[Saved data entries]
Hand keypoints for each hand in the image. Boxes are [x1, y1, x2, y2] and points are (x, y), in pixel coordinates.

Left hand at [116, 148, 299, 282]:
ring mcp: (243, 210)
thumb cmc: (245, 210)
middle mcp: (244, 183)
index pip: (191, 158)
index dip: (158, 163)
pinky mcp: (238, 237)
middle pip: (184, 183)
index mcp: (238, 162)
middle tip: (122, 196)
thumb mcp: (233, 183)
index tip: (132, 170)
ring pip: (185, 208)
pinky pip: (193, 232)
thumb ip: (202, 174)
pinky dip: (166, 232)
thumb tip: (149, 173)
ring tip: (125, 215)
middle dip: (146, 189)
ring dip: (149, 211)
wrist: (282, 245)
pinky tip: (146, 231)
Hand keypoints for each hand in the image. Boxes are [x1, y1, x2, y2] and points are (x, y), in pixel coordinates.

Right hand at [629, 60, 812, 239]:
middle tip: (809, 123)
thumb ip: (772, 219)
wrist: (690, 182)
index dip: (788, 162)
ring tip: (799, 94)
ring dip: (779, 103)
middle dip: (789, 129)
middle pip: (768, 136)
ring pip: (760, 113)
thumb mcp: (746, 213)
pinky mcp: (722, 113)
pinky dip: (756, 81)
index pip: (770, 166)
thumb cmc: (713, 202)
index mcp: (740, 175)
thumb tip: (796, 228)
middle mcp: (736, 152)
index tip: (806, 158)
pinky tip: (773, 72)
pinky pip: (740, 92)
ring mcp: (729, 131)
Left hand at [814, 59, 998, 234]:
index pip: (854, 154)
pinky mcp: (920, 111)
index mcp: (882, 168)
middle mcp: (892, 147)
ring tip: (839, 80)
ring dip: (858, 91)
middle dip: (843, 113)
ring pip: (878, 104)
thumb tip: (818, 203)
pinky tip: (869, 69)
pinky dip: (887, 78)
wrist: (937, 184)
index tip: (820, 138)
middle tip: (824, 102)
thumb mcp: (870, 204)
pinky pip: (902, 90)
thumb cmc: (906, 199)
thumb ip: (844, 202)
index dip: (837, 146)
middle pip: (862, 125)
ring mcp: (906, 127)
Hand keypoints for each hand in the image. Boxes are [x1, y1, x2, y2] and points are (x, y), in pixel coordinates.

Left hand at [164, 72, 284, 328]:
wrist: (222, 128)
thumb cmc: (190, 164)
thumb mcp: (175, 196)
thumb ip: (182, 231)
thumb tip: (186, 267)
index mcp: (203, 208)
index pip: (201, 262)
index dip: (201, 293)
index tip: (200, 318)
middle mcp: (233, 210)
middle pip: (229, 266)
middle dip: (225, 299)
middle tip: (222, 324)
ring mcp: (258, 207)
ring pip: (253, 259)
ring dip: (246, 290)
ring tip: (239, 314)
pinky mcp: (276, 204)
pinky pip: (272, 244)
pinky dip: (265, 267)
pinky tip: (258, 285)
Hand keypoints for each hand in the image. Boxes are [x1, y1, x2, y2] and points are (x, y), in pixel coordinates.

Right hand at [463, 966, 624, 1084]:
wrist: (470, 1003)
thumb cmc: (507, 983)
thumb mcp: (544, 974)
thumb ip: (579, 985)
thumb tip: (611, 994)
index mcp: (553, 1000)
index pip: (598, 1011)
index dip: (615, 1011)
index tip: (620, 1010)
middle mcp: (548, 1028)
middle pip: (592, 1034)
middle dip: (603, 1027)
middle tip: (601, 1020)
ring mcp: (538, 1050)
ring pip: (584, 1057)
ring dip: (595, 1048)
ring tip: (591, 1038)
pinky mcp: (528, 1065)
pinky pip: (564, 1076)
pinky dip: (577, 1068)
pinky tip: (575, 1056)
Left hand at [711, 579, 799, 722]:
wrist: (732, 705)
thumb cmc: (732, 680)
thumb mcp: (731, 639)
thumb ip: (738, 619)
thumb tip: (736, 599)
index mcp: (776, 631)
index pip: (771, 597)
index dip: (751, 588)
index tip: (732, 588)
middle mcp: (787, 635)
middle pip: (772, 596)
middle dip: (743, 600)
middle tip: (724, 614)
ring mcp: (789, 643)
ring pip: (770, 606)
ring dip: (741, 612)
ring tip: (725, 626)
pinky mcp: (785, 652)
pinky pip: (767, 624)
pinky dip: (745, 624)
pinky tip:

# PROBLEM DESCRIPTION:
How many of the lines in the data above carry the word "wrist"? Say the number and nothing else.

# OUTPUT FOR THIS EXERCISE:
6